Even if you think you’ve made it out, the foot soldiers of diet culture are always looking to pull you back in. I’ve followed some lifting-related accounts on Instagram; the algorithm seems to have interpreted that as free rein to bombard me with reels of “weight-loss journeys,” “bodyweight exercises for hot girlies,” and the like. Every other celebrity seems to be on Ozempic now, and apparently, “thin is in” again. I admit I spiraled a little when I went up a size in all my clothes, even though I’d gotten bigger on purpose.
即使您认为自己已经做到了,饮食文化的步兵也一直在寻求将您拉回去。我在Instagram上遵循了一些与举重有关的帐户。该算法似乎已经解释为自由地用“减肥旅行”,“为辣妹进行体重练习”等自由轰炸我。现在,其他所有名人似乎现在都在奥齐姆(Ozempic)上,显然,“稀薄”再次出现。我承认,即使我故意变大,我的衣服都会大大升高时,我的尺寸也有些刺激。
Rebecca Johns: A diet writer’s regrets
丽贝卡·约翰斯(Rebecca Johns):饮食作家的遗憾
Lifting culture, too, has its trapdoors back into disordered thinking. As Lauren Michele Jackson points out in her review of A Physical Education for The New Yorker, the idea that focusing on strength frees you from being preoccupied with looks is naive. Weight lifting can come with its own set of metrics and obsessions: Eating enough protein and hitting your macros can replace calorie restriction; instead of fixating on thinness, perhaps now you want a juicy ass or rippling biceps. The practice can be fraught in a different way for men, who are told that maximal swoleness is their optimal form. The same activity can be a key or a cage, depending on your point of view.
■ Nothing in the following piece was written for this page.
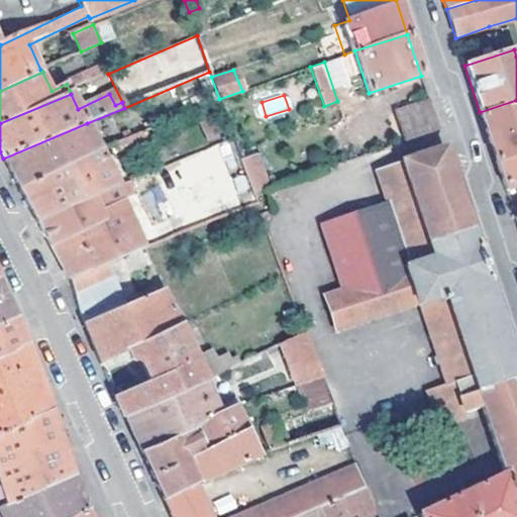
[(428,99),(395,110),(405,143),(439,131),(428,99)]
提升文化也将其陷入僵局恢复到混乱的思维中。正如劳伦·米歇尔·杰克逊(Lauren Michele Jackson)在对《纽约客》(New Yorker)进行体育教育的评论中指出的那样,专注于力量使您不受外表的全神贯注的想法很幼稚。举重可以带来自己的一组指标和痴迷:吃足够的蛋白质并击中宏可以取代卡路里的限制;也许现在您想要一个多汁的屁股或波纹二头肌。对于男人来说,这种做法可能会以不同的方式感到困扰,这些男人被告知最大厌恶是他们的最佳形式。相同的活动可以是钥匙或笼子,具体取决于您的观点。
But weight lifting has stuck, for me and I think for Johnston, because it can also change the way one thinks about achievement. It serves as a pretty good metaphor for a balanced approach to striving that eschews both the Lean In–girlboss hustle and its “I don’t dream of labor” anti-ambition backlash. Not running until your tank is empty and then running some more, but rather fueling yourself enough to push just a bit further than you have before. Letting the gains accumulate slowly, a little more weight at a time. And most important, learning that rest is part of the rhythm of progress. You punctuate your workouts with full days off. You do your reps, and then you just sit there for a couple of minutes. You work, and then you recover.
但是,对我和我认为约翰斯顿的举重一直困扰,因为它也可以改变人们对成就的看法。它是一种平衡的方法来努力避免倾斜的 - 吉尔巴斯喧嚣及其“我不梦想劳动”反掠夺反弹的方法,是一个很好的隐喻。直到坦克空着,然后运行更多,而是要运行,而是要加油,足以比以前更进一步。让收益缓慢地积累,一次重量更多。最重要的是,学习休息是进步节奏的一部分。您可以在整天休息一下锻炼。您进行代表,然后您坐在那里几分钟。您工作,然后恢复。
While I’m resting, I often eat sour candies out of a fanny pack. I saw some powerlifters on Instagram eating candy before tackling a big lift—the idea being that the quick-metabolizing sugary carbs give you a little boost of energy. I don’t care if this is scientifically sound. (I’m serious, don’t email me.) I’m more excited to work out when I know that it’s also my candy time. The gym has morphed from a torture chamber to a place of challenge, effort, rest, and pleasure, all of which, it turns out, can coexist.
休息时,我经常用腰包吃酸糖果。我在Instagram上看到了一些动力效应器,然后才能解决大型升降机 - 这个想法是,快速代谢的含糖碳水化合物会给您带来一些能量。我不在乎这是否是科学的。(我是认真的,不要给我发电子邮件。)当我知道这也是我的糖果时间时,我更加兴奋地锻炼身体。体育馆从酷刑室变成了一个挑战,努力,休息和愉悦的地方,事实证明,所有这些都可以共存。
And failure is part of the mix, too. As Johnston writes, “Building strength is about pressing steadily upward on one’s current limits”; if you’re doing it right, your attempts will sometimes exceed your ability. That’s how you know you’re challenging yourself enough.
失败也是混合的一部分。正如约翰斯顿(Johnston)所写的那样:“建立力量是要稳步向上施加到当前的限制上”;如果您做对了,您的尝试有时会超出您的能力。这就是您知道自己在挑战自己的方式。
Sometimes failure involves gassing out on an attempt to squat heavier than you have ever squatted, and sometimes it’s more like slipping on the banana peel of an old, unhealthy thought pattern. Both will knock you on your ass for a bit. But that’s part of it. “Progress could be about going backward, letting go,” Johnston writes. “Before and after” images are only snapshots. Outside the frame, the body, and the self, keep evolving.
有时,失败涉及在试图蹲下的尝试比您以前更重的尝试,有时更像是在旧的,不健康的思想模式的香蕉皮上滑倒。两者都会把你打倒一点。但这就是其中的一部分。约翰斯顿写道:“进步可能是向后走,放手。”“前后”图像只是快照。在框架,身体和自我之外,不断发展。